Seepferde gehören zur Familie der Knochenfische. Sie besitzen ein "teilweise verknöchertes Skelett". Die Fische seien evolutionär verwandt: "Fische ähneln uns: Kopf, Wirbelsäule, Extremitäten. Wir kommen, wie sie, im Wasser zur Welt, mit Schwimmhäuten, die wir bis zur Geburt ablegen, wenn wir mit dem Bauch der Mutter auch den aquatischen Lebensstil verlassen. Wie sie müssen wir unsere Nahrung fangen oder filtern und andere Wesen verspeisen, um am Leben zu bleiben." Zugegeben, eine interessante Perspektive – auch wenn fraglich erscheint, ob das Aufzeigen dieser Verwandtschaftsverhältnisse fast ein wenig märchenhaft anmutet. Lebewesen, so verschieden sie aussehen und sich verhalten mögen, sind also weitläufig verwandt. Dennoch bestehen sehr große Unterschiede. Schließlich würden Seepferdchen, wären sie dazu imstande, vermutlich kaum Menschen in Aquarien ausstellen. Doch diese philosophisch getönten Überlegungen seien der Verfasserin zugestanden, da der Band auch kulturgeschichtliche Aspekte enthält – und hier werden, nicht mehr und nicht weniger, evolutionäre Verbindungslinien aufgezeigt.
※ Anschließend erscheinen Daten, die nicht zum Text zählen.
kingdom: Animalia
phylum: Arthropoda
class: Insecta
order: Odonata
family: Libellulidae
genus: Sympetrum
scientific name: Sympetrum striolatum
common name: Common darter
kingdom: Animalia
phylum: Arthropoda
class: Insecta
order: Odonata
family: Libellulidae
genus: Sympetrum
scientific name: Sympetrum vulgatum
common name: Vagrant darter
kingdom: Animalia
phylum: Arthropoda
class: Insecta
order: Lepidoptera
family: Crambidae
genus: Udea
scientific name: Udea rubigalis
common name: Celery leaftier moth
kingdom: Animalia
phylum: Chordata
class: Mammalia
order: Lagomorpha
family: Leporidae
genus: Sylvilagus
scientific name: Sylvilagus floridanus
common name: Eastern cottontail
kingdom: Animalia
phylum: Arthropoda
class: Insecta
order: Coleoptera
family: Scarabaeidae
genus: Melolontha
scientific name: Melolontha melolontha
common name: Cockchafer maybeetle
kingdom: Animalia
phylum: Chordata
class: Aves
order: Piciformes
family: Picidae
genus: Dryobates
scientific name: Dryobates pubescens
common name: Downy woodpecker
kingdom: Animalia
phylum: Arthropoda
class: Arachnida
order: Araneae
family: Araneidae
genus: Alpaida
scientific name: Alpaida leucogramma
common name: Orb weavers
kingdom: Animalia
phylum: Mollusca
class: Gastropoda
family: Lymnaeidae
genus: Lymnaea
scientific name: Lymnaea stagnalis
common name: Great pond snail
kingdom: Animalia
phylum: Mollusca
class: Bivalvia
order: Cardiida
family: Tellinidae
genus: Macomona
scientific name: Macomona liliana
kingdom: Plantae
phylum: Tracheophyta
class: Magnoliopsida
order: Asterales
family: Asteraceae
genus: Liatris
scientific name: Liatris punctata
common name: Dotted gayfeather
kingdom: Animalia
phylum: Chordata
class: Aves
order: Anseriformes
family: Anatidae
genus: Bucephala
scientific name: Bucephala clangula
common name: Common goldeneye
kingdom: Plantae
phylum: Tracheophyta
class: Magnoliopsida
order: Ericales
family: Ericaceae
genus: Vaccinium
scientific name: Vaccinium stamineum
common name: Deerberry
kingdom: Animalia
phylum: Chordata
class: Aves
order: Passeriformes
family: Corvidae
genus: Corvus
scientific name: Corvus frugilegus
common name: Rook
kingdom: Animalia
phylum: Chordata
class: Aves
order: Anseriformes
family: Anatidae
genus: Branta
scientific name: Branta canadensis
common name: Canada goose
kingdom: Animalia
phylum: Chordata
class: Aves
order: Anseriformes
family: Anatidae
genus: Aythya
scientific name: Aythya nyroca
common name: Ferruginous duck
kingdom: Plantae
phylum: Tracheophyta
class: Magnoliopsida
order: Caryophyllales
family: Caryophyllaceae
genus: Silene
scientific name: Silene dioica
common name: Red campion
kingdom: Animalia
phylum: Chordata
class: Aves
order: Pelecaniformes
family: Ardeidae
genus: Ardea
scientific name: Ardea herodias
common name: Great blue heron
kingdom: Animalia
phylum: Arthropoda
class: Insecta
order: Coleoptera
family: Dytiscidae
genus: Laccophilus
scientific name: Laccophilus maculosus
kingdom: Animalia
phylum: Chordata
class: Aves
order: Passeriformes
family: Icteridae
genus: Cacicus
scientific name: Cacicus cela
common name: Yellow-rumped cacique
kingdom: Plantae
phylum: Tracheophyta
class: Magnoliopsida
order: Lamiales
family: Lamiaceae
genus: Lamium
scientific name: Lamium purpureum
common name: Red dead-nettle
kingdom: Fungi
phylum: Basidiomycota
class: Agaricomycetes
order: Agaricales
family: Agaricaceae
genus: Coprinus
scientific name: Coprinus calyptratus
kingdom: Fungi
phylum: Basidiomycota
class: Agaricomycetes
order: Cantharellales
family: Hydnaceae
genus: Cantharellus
Seepferdchen fressen beständig, denn sie haben keinen Magen – und "verdauen so schnell, dass sie nonstop fressen müssen, um nicht zu verhungern". Zudem verändern sie sich im Vergleich zu anderen Fischen schnell, passen sich an neue Umgebungen an und können sich tarnen, durch die Stacheln etwa verschmelzen sie mit dem Hintergrund, abhängig vom Lebensraum: "Seepferde verteidigen sich durch Verschwinden. Ihre Waffen sind das Unsichtbarwerden, das Sich-Verwandeln-in-Umgebung. Auch ihre Reglosigkeit gehört dazu." Andrea Grill wirbt dafür, alle Lebewesen, so auch die Seepferdchen, als "ebenbürtig" wahrzunehmen. Für die Erde seien Menschen "nicht wichtiger als Plankton", aber trotz der "eigenen Unwichtigkeit" bestehe ein hohes Maß an Verantwortung aufgrund des Einflusses und der Fähigkeiten "für alles, was auf unserem Planeten lebt": "Über Seepferdchen nachzudenken heißt, über alle wichtigen Themen auf der Erde nachzudenken, über den Planeten als Einheit. Die Weltmeere stehen miteinander in Verbindung, und die Meere wieder mit dem Land, und das Land mit der Luft. Wir und die Seepferde atmen Luft." Diese ganzheitliche Sichtweise spürt der Leser immer wieder in diesem kenntnisreichen, klugen Band über Seepferdchen. So stellt die Autorin behutsam philosophische Betrachtungen an und hegt ökologische Absichten. Naturschutz ist in jeder Weise begrüßenswert und unverzichtbar. Konkrete Umweltpolitik steht dazu oft in einem diametralen Gegensatz. Andrea Grills Band zeigt die Schönheit der Seepferdchen und stellt diese von uns bewunderten Lebewesen in ihrer Vielfalt anschaulich und sympathisch vor.